Em meados de fevereiro de 2026, câmeras de segurança registraram Michael Edward Miller saindo do Laboratório de Virologia do Instituto de Biologia carregando caixas. Naquele período, desapareceram amostras de vírus, entre elas as dos tipos H1N1 e H3N2 causadores da gripe A, guardadas em área de alta contenção biológica (nível NB-3). A própria Unicamp comunicou o sumiço à Polícia Federal, que abriu inquérito. As amostras, que percorreram cerca de 350 metros dentro do campus sem autorização, foram encontradas dias depois em laboratórios da FEA e novamente no Instituto de Biologia – alguns frascos já manipulados e descartados irregularmente em lixeiras.
Em 21 de março, a PF cumpriu mandados de busca na residência do casal. Horas depois, Soledad retornou ao campus e descartou parte do material em um laboratório do Instituto de Biologia, o que ampliou a investigação para fraude processual. Na tarde de 23 de março, ela foi presa em flagrante. No dia seguinte, 24 de março, a Justiça Federal concedeu liberdade provisória com medidas cautelares: pagamento de fiança, proibição de deixar o país e bloqueio de acesso aos laboratórios da Unicamp. O marido continua investigado. A reitoria da Unicamp abriu sindicância interna e informou que colabora plenamente com as autoridades. A PF recuperou todo o material, encaminhou amostras ao Ministério da Agricultura para análise técnica e descartou risco à população ou contaminação externa.
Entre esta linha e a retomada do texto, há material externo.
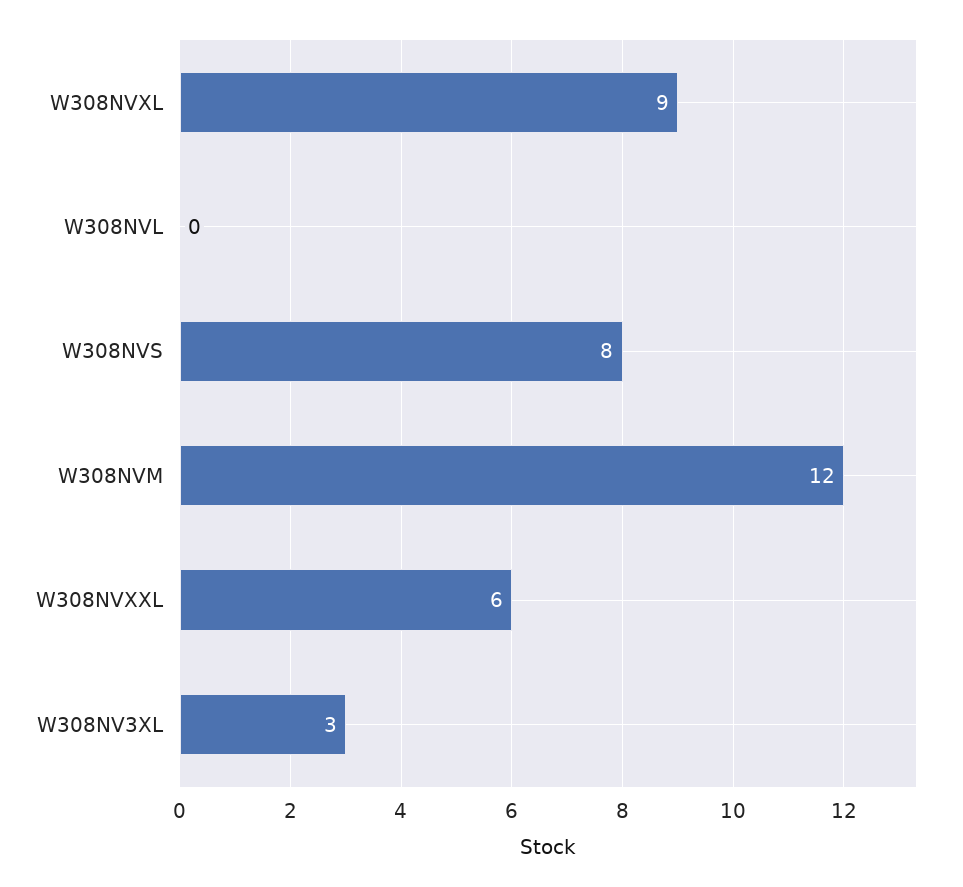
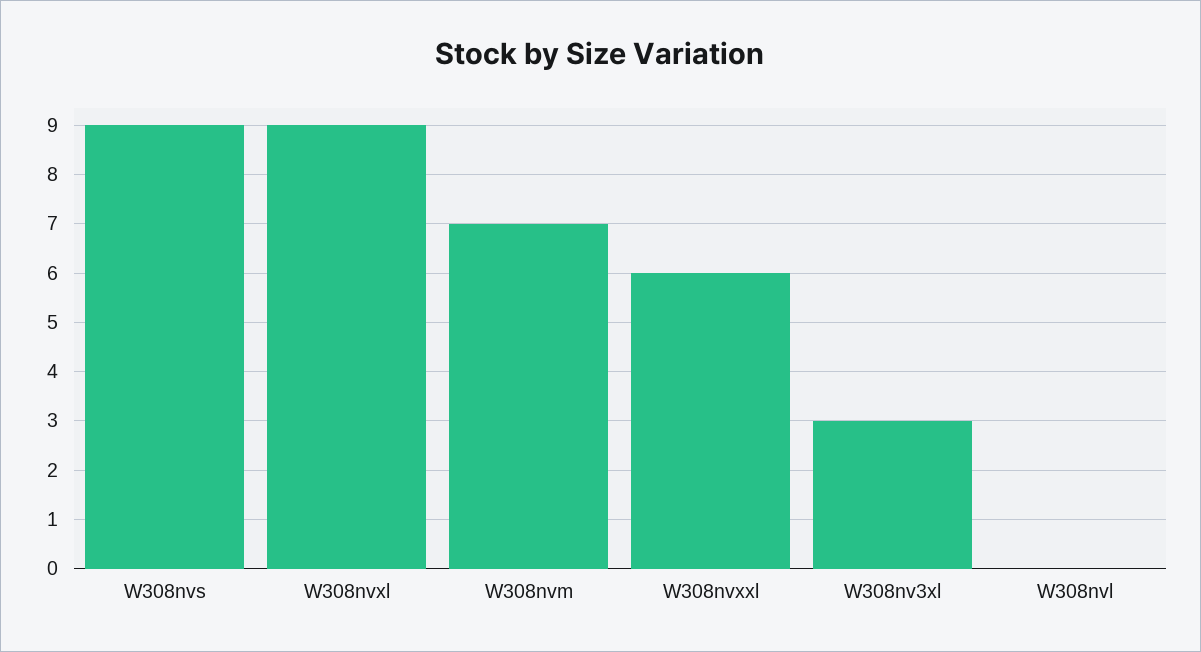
W308NVS: 8 -> 9
W308NVM: 12 -> 7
A defesa de Soledad afirma que não houve furto, mas apenas uso de estruturas laboratoriais por falta de espaço próprio, e que o casal atuava dentro de projetos de pesquisa. A PF, porém, apura furto qualificado, fraude processual e transporte irregular de organismos geneticamente modificados. Uma aluna de mestrado também é mencionada em relatos como possível auxiliar no deslocamento do material.
Nas redes sociais, o caso ganhou contornos de conspiração internacional, com posts que ligam o casal à agenda “Uma Só Saúde” (One Health), financiada por órgãos como USAID e Fundação Rockefeller, e sugerem roubo para fins de engenharia genética ou bioweapons. Essas versões circulam amplamente, mas não encontram respaldo nas fontes oficiais nem nos veículos de grande circulação, que tratam o episódio como um desvio interno de amostras para possível uso na startup do casal, sem indícios de remessa ao exterior ou motivação estrangeira além da origem argentina de Soledad e norte-americana de Michael. A empresa Agrotrix opera dentro das regras brasileiras de biossegurança da CTNBio, mas o incidente expõe a fragilidade de controles quando pesquisadores acumulam funções acadêmicas e empresariais no mesmo campus.
O episódio, portanto, revela uma brecha real de segurança em um dos laboratórios mais bem equipados do país, motivada aparentemente pela sobreposição entre pesquisa universitária e atividade comercial do casal. Até o fechamento desta reportagem, a PF e a sindicância interna seguem em andamento, sem conclusão sobre a intenção final do material. O caso serve de alerta para a necessidade de protocolos mais rígidos no manuseio de agentes biológicos, especialmente quando envolvidos interesses privados dentro de instituições públicas.